Top of Provided material
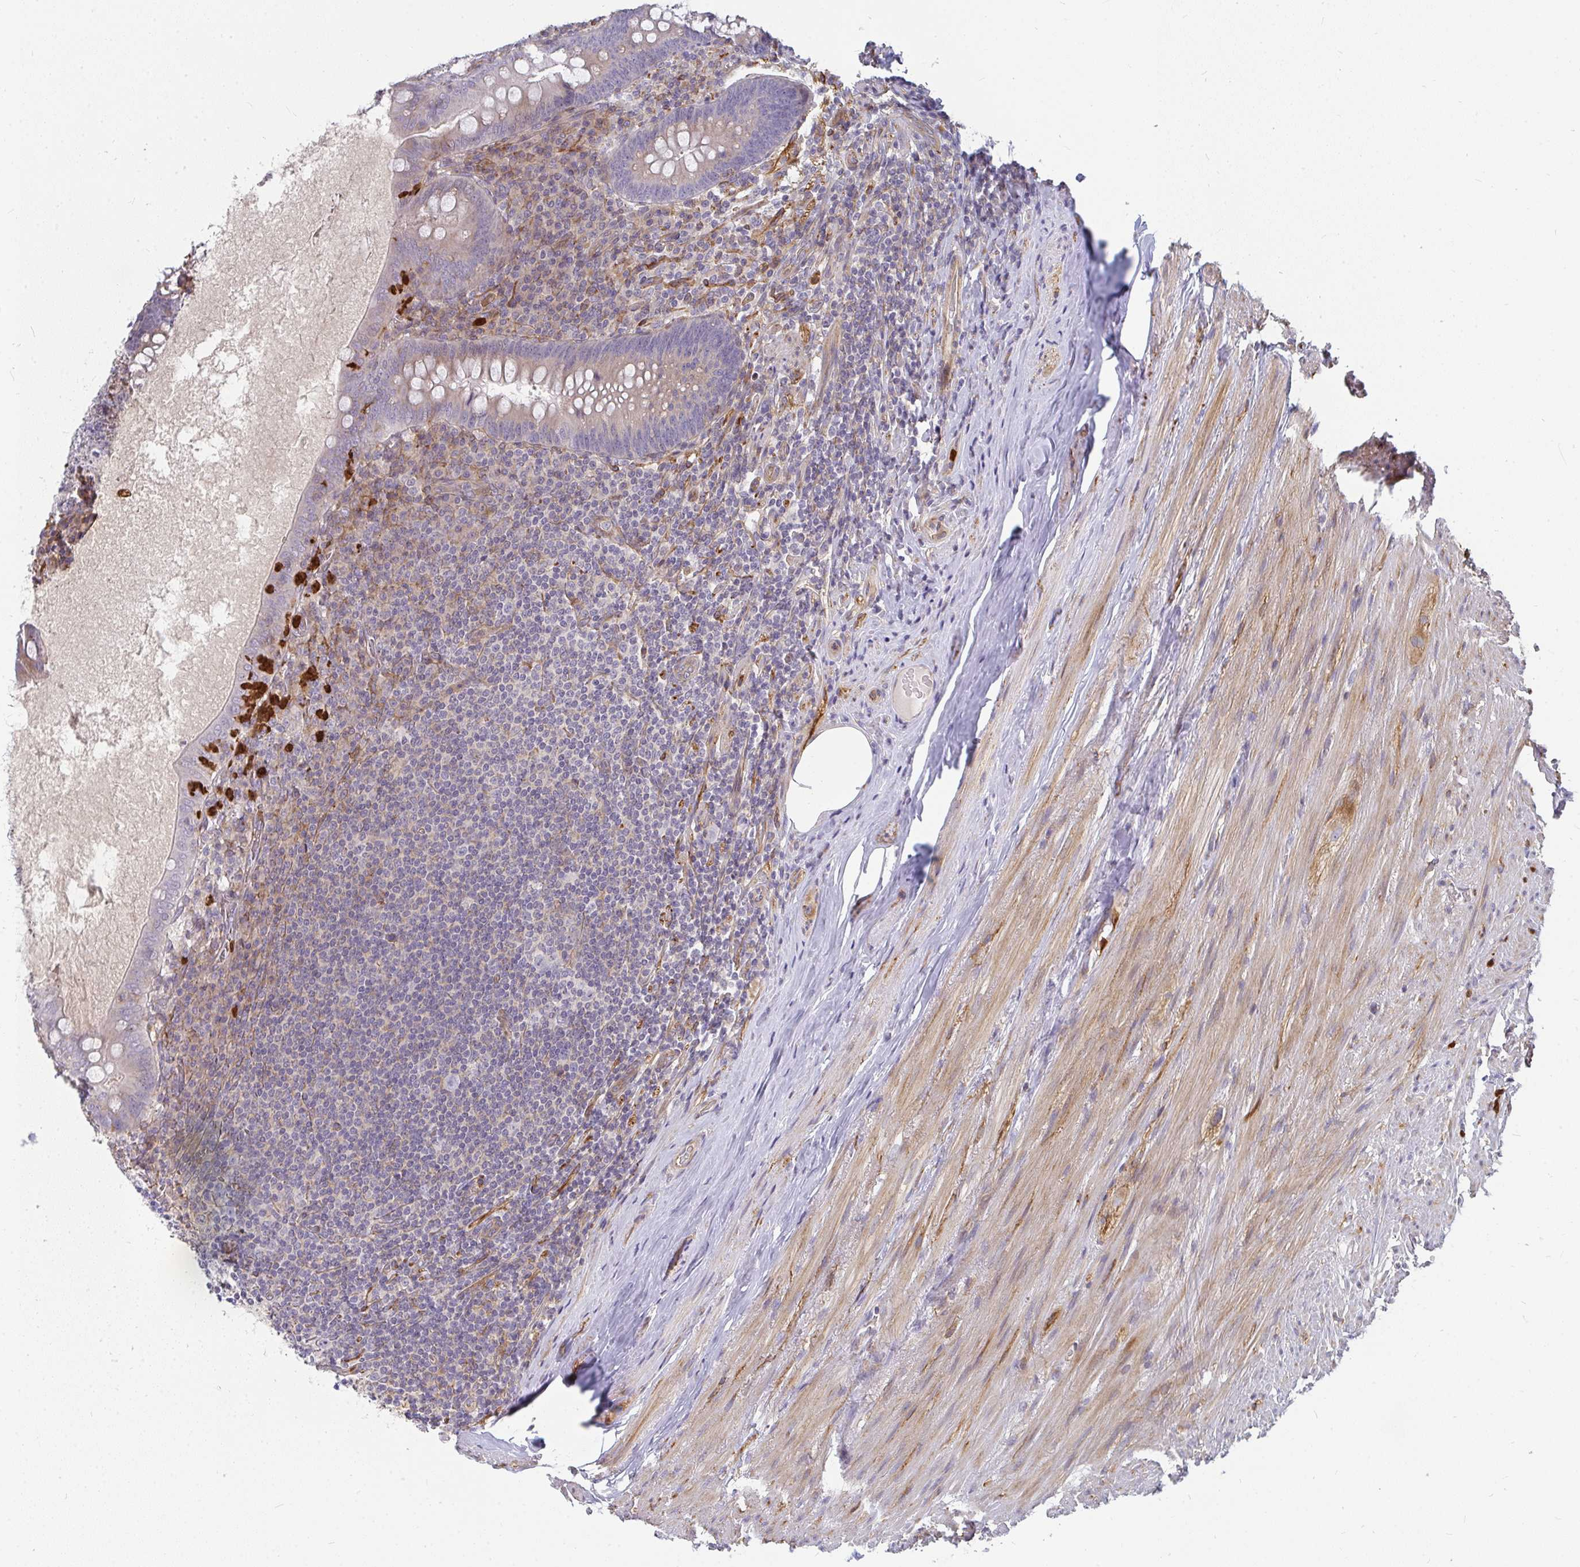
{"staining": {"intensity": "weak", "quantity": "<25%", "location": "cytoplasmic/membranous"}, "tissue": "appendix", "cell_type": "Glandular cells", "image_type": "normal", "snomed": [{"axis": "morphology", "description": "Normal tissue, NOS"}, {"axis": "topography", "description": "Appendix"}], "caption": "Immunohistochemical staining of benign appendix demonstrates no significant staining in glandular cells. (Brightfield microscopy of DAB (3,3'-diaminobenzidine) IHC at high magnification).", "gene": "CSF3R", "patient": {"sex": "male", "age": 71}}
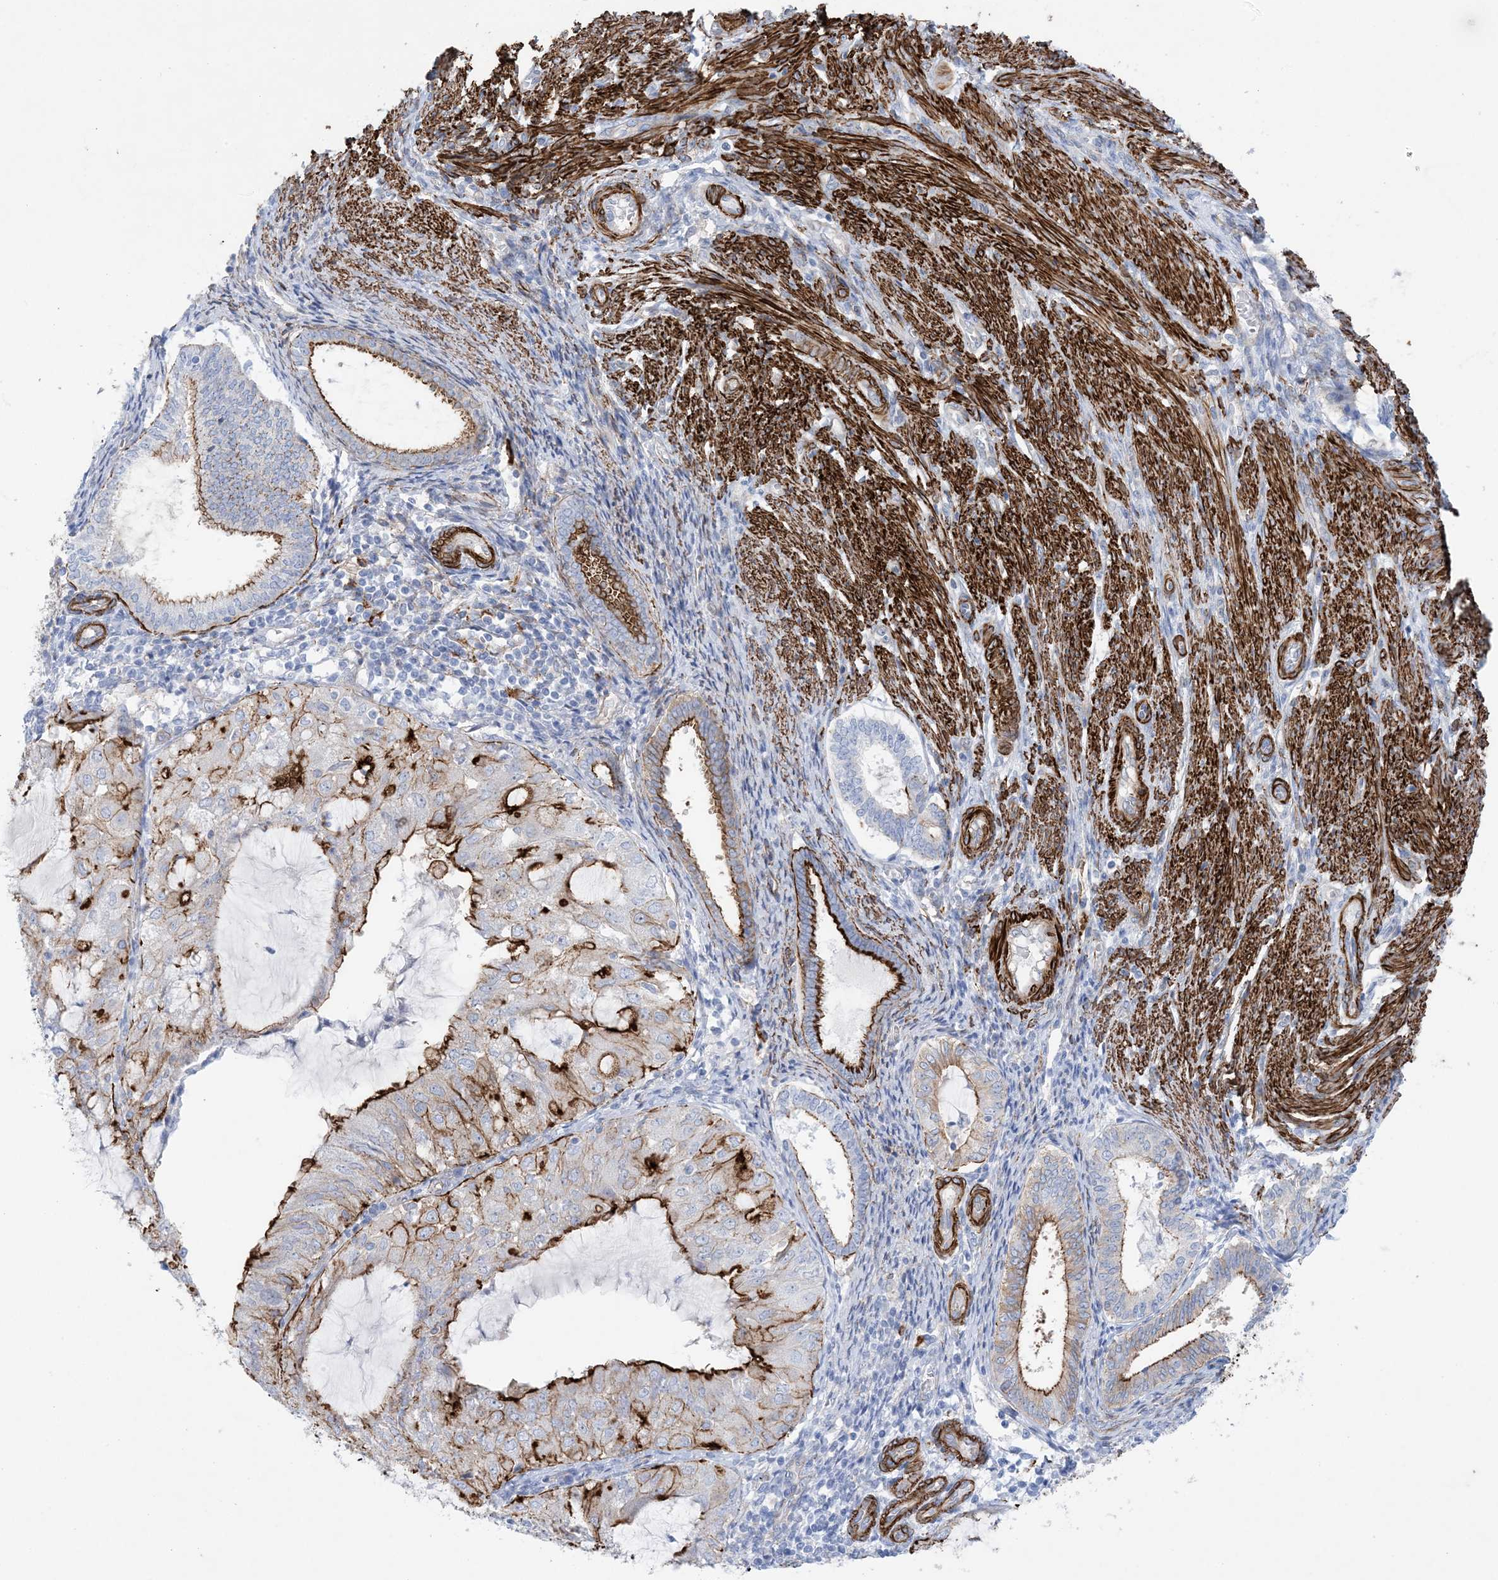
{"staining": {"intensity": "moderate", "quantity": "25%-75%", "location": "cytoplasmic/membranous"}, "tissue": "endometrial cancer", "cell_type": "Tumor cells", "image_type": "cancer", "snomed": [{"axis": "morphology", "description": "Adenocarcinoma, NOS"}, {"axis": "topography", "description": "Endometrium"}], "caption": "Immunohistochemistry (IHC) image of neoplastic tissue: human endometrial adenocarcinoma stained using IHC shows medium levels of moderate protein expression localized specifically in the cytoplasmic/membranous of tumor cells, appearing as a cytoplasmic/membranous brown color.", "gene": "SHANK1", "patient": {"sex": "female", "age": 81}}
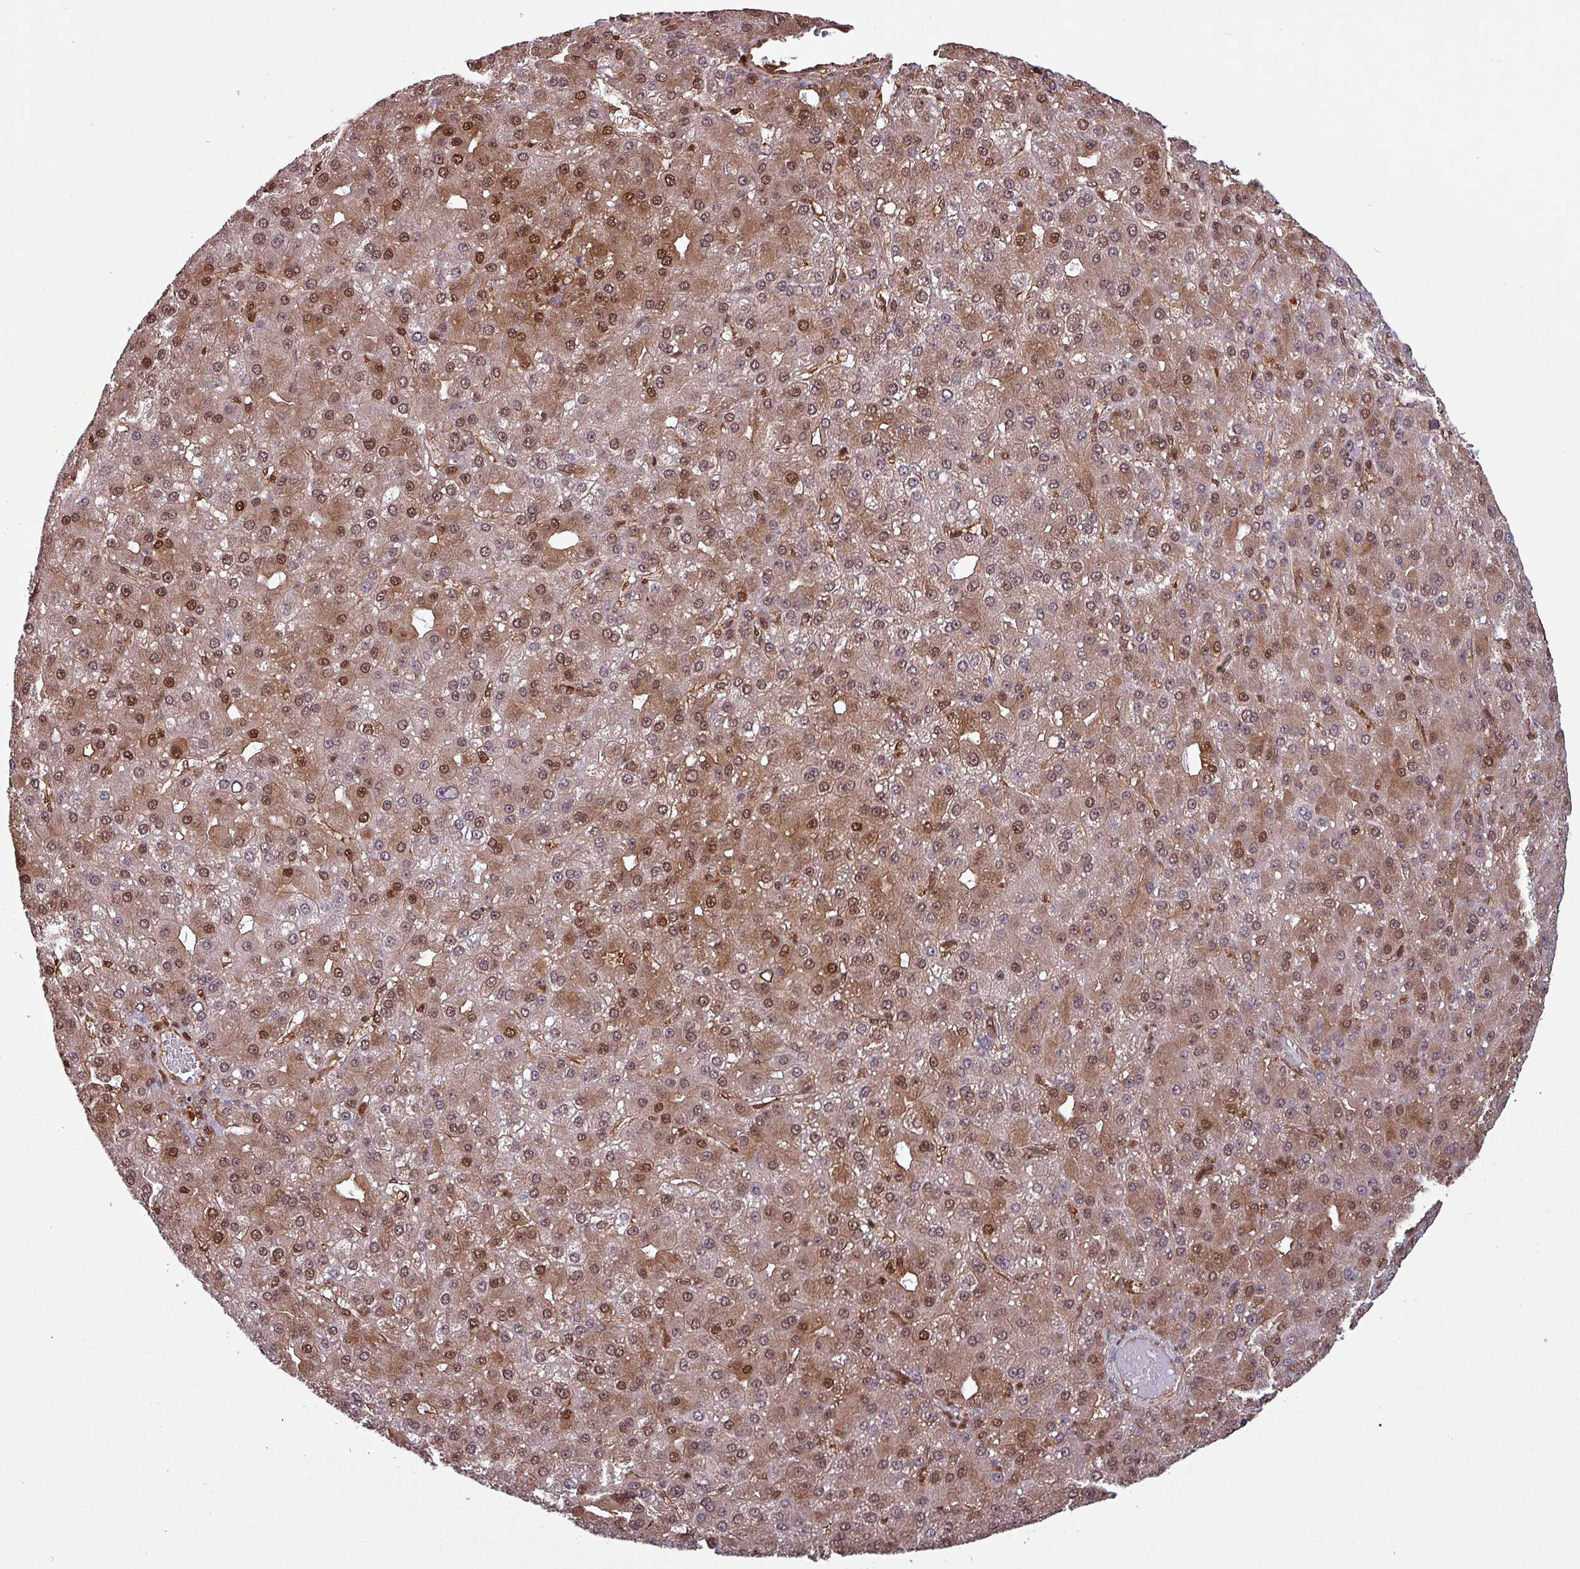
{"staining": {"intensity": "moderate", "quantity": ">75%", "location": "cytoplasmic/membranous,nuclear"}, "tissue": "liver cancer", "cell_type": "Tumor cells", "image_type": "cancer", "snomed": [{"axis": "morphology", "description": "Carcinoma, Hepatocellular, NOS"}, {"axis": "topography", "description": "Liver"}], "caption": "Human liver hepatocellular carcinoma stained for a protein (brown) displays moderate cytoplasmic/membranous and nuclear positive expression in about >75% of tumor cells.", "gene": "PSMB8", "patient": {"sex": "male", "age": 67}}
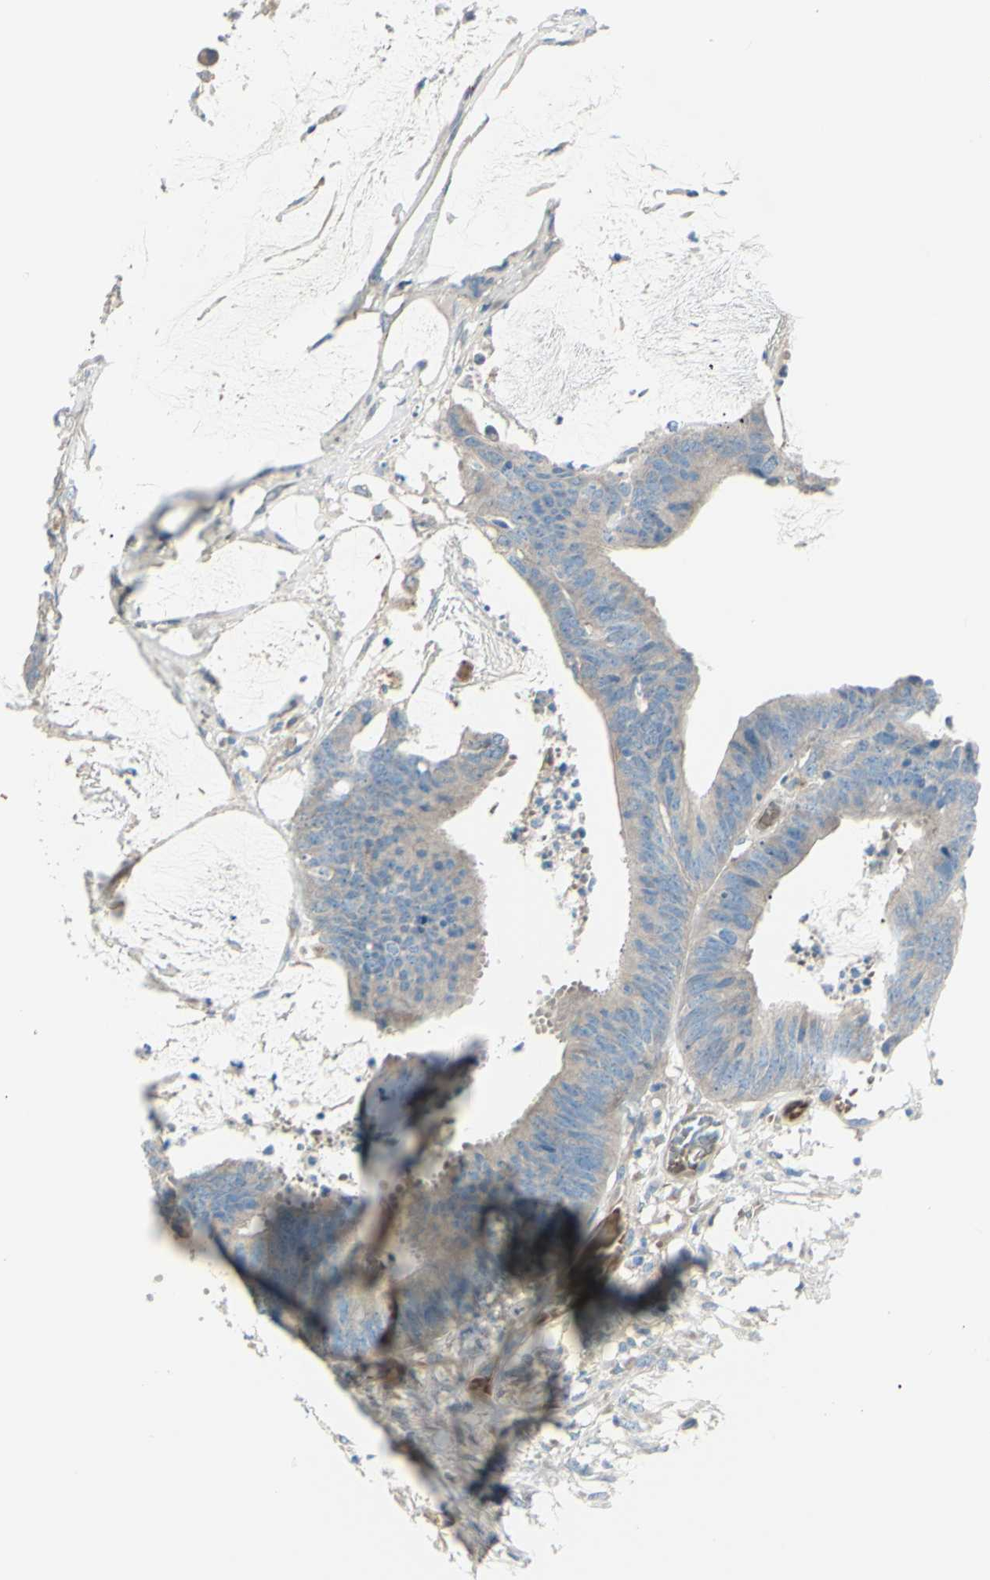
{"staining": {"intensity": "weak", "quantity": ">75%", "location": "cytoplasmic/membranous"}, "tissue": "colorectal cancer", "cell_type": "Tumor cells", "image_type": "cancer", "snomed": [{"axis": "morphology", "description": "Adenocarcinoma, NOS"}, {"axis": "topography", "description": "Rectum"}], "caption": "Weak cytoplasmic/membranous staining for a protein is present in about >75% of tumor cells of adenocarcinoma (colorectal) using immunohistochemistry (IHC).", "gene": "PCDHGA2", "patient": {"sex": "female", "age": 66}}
Bottom of Provided material
Action item: Please copy the data above exactly, omitting the pictures.

Response:
{"staining": {"intensity": "weak", "quantity": "<25%", "location": "cytoplasmic/membranous"}, "tissue": "appendix", "cell_type": "Glandular cells", "image_type": "normal", "snomed": [{"axis": "morphology", "description": "Normal tissue, NOS"}, {"axis": "topography", "description": "Appendix"}], "caption": "Immunohistochemical staining of benign appendix demonstrates no significant staining in glandular cells. (Brightfield microscopy of DAB (3,3'-diaminobenzidine) IHC at high magnification).", "gene": "CSF3R", "patient": {"sex": "male", "age": 71}}
{"staining": {"intensity": "moderate", "quantity": "25%-75%", "location": "cytoplasmic/membranous"}, "tissue": "endometrial cancer", "cell_type": "Tumor cells", "image_type": "cancer", "snomed": [{"axis": "morphology", "description": "Adenocarcinoma, NOS"}, {"axis": "topography", "description": "Endometrium"}], "caption": "Immunohistochemistry (IHC) image of neoplastic tissue: human endometrial adenocarcinoma stained using IHC shows medium levels of moderate protein expression localized specifically in the cytoplasmic/membranous of tumor cells, appearing as a cytoplasmic/membranous brown color.", "gene": "SHANK1", "patient": {"sex": "female", "age": 81}}
{"staining": {"intensity": "moderate", "quantity": ">75%", "location": "cytoplasmic/membranous,nuclear"}, "tissue": "liver cancer", "cell_type": "Tumor cells", "image_type": "cancer", "snomed": [{"axis": "morphology", "description": "Carcinoma, Hepatocellular, NOS"}, {"axis": "topography", "description": "Liver"}], "caption": "Human liver hepatocellular carcinoma stained for a protein (brown) displays moderate cytoplasmic/membranous and nuclear positive expression in about >75% of tumor cells.", "gene": "PSMB8", "patient": {"sex": "male", "age": 67}}
{"staining": {"intensity": "weak", "quantity": ">75%", "location": "cytoplasmic/membranous"}, "tissue": "colorectal cancer", "cell_type": "Tumor cells", "image_type": "cancer", "snomed": [{"axis": "morphology", "description": "Adenocarcinoma, NOS"}, {"axis": "topography", "description": "Rectum"}], "caption": "Weak cytoplasmic/membranous staining for a protein is present in about >75% of tumor cells of adenocarcinoma (colorectal) using immunohistochemistry (IHC).", "gene": "PCDHGA2", "patient": {"sex": "female", "age": 66}}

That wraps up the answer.